Modern drug discovery relies on different, highly sophisticated and complementary strategies that are very costly. The interaction between academic laboratories and lead discovery departments of private companies [71], coupled with new funding sources and non-for-profit partnership, is crucial to identify new active compounds [72]. Computer-assisted drug design based on large molecular databases of compounds and targets are making in silico approaches like virtual screening by molecular docking more and more efficient and cost-effective [73]. In vitro experiments based on the modelling results are already underway [74].

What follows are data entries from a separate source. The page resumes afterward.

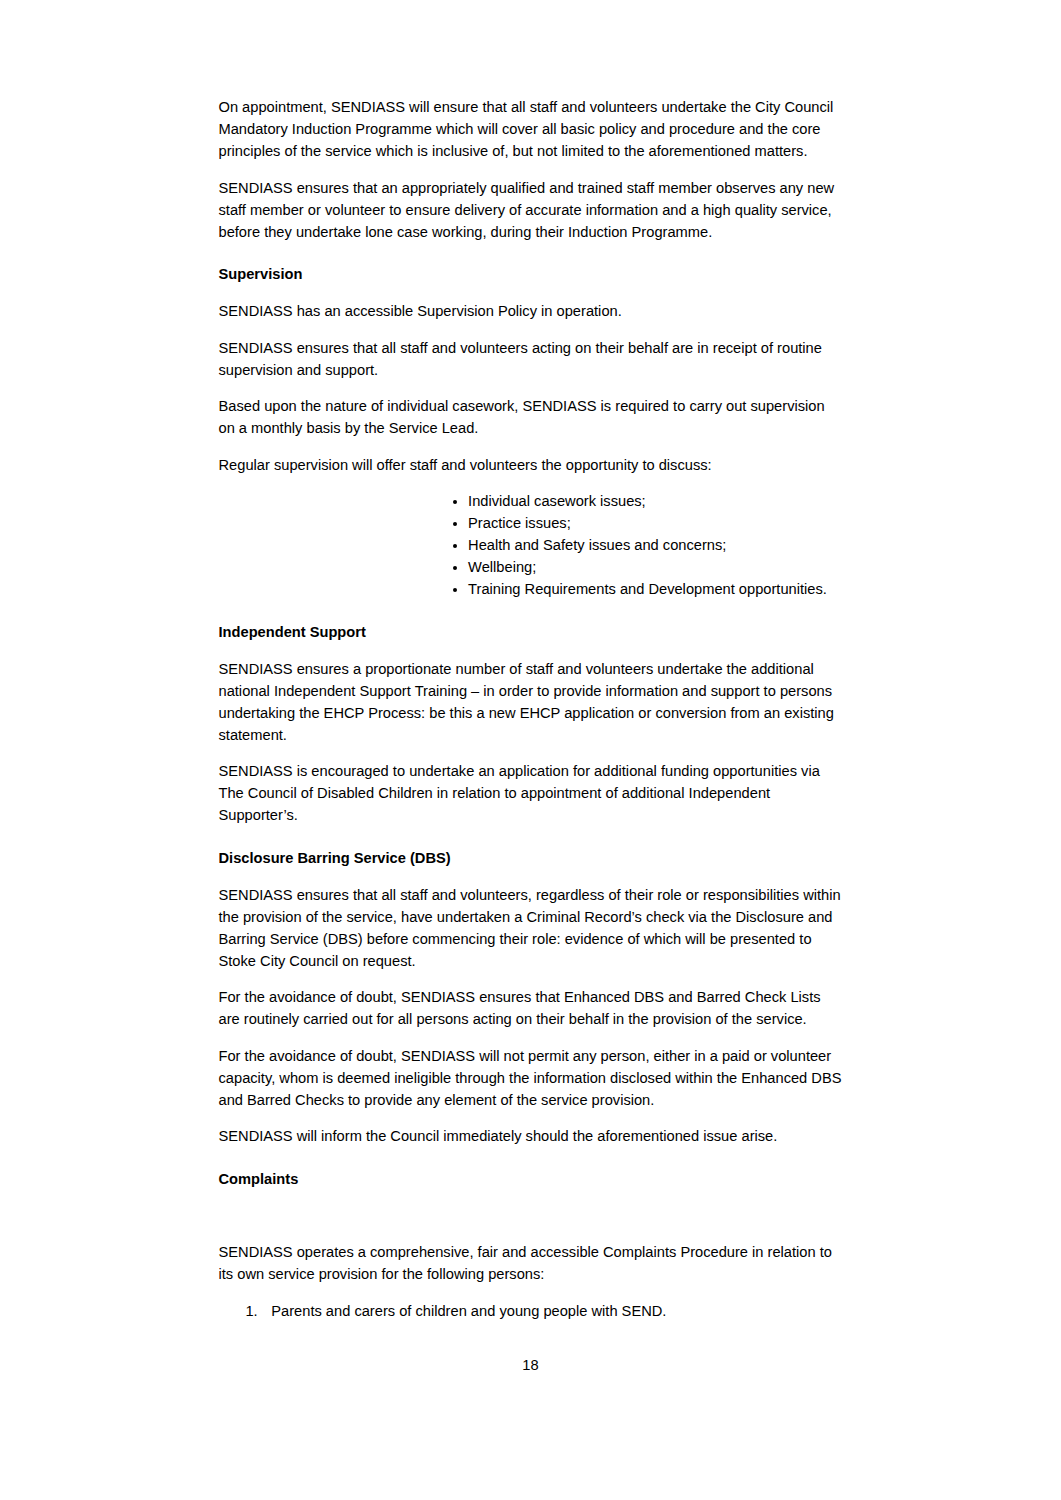On appointment, SENDIASS will ensure that all staff and volunteers undertake the City Council Mandatory Induction Programme which will cover all basic policy and procedure and the core principles of the service which is inclusive of, but not limited to the aforementioned matters.
SENDIASS ensures that an appropriately qualified and trained staff member observes any new staff member or volunteer to ensure delivery of accurate information and a high quality service, before they undertake lone case working, during their Induction Programme.
Supervision
SENDIASS has an accessible Supervision Policy in operation.
SENDIASS ensures that all staff and volunteers acting on their behalf are in receipt of routine supervision and support.
Based upon the nature of individual casework, SENDIASS is required to carry out supervision on a monthly basis by the Service Lead.
Regular supervision will offer staff and volunteers the opportunity to discuss:
Individual casework issues;
Practice issues;
Health and Safety issues and concerns;
Wellbeing;
Training Requirements and Development opportunities.
Independent Support
SENDIASS ensures a proportionate number of staff and volunteers undertake the additional national Independent Support Training – in order to provide information and support to persons undertaking the EHCP Process: be this a new EHCP application or conversion from an existing statement.
SENDIASS is encouraged to undertake an application for additional funding opportunities via The Council of Disabled Children in relation to appointment of additional Independent Supporter’s.
Disclosure Barring Service (DBS)
SENDIASS ensures that all staff and volunteers, regardless of their role or responsibilities within the provision of the service, have undertaken a Criminal Record’s check via the Disclosure and Barring Service (DBS) before commencing their role: evidence of which will be presented to Stoke City Council on request.
For the avoidance of doubt, SENDIASS ensures that Enhanced DBS and Barred Check Lists are routinely carried out for all persons acting on their behalf in the provision of the service.
For the avoidance of doubt, SENDIASS will not permit any person, either in a paid or volunteer capacity, whom is deemed ineligible through the information disclosed within the Enhanced DBS and Barred Checks to provide any element of the service provision.
SENDIASS will inform the Council immediately should the aforementioned issue arise.
Complaints
SENDIASS operates a comprehensive, fair and accessible Complaints Procedure in relation to its own service provision for the following persons:
Parents and carers of children and young people with SEND.
18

The identification of new targets and active compounds is rapidly progressing, but it is not expected to meet the therapy needs in the close future. Therefore the short-term availability of new antiprotozoan drugs more reasonably relies on the development of already existing drugs, as is the case of ferroquine, an organometallic molecule that can overcome P. falciparum resistance to chloroquine and has entered phase IIb clinical trials in 2007 [75], or on the optimization of already in use effective drugs, as could be the case of antimonials in leishmaniasis. In this field, new perspectives are offered by the proven activity of orally administered meglumine antimoniate-b-cyclodestrin conjugates [76], and by the development of a new liposome formulation of meglumine antimoniate, that in a dog infection model was effective at a 20-fold-lower cumulative dose of Sb than is used for conventional antimonial treatment [77]. A third possibility is the cooptation of drugs already developed for other pathologies, as has been the case of miltefosine, an anticancer agent originally used for the local treatment of skin metastases and now also marketed for its high activity against L. donovani. Similarly, a new molecule now in phase III anticancer clinical trial, tipifarnib, is also currently being developed to be used against T. cruzi [78].

New developments are also involving the design of pre-licensure phase III antimalarial trials: from tests aimed to assess the “superiority” of investigational products against the best in-use drugs, it has recently been recommended to shift to “non-inferiority” study design, in which the new therapy is deemed acceptable if it performs “at least as well as” a currently approved therapy [79]. This change should allow the licensing of a greater number of new antimalarials, that could minimize the global impact of resistance to artemisin combination therapy, should it arise.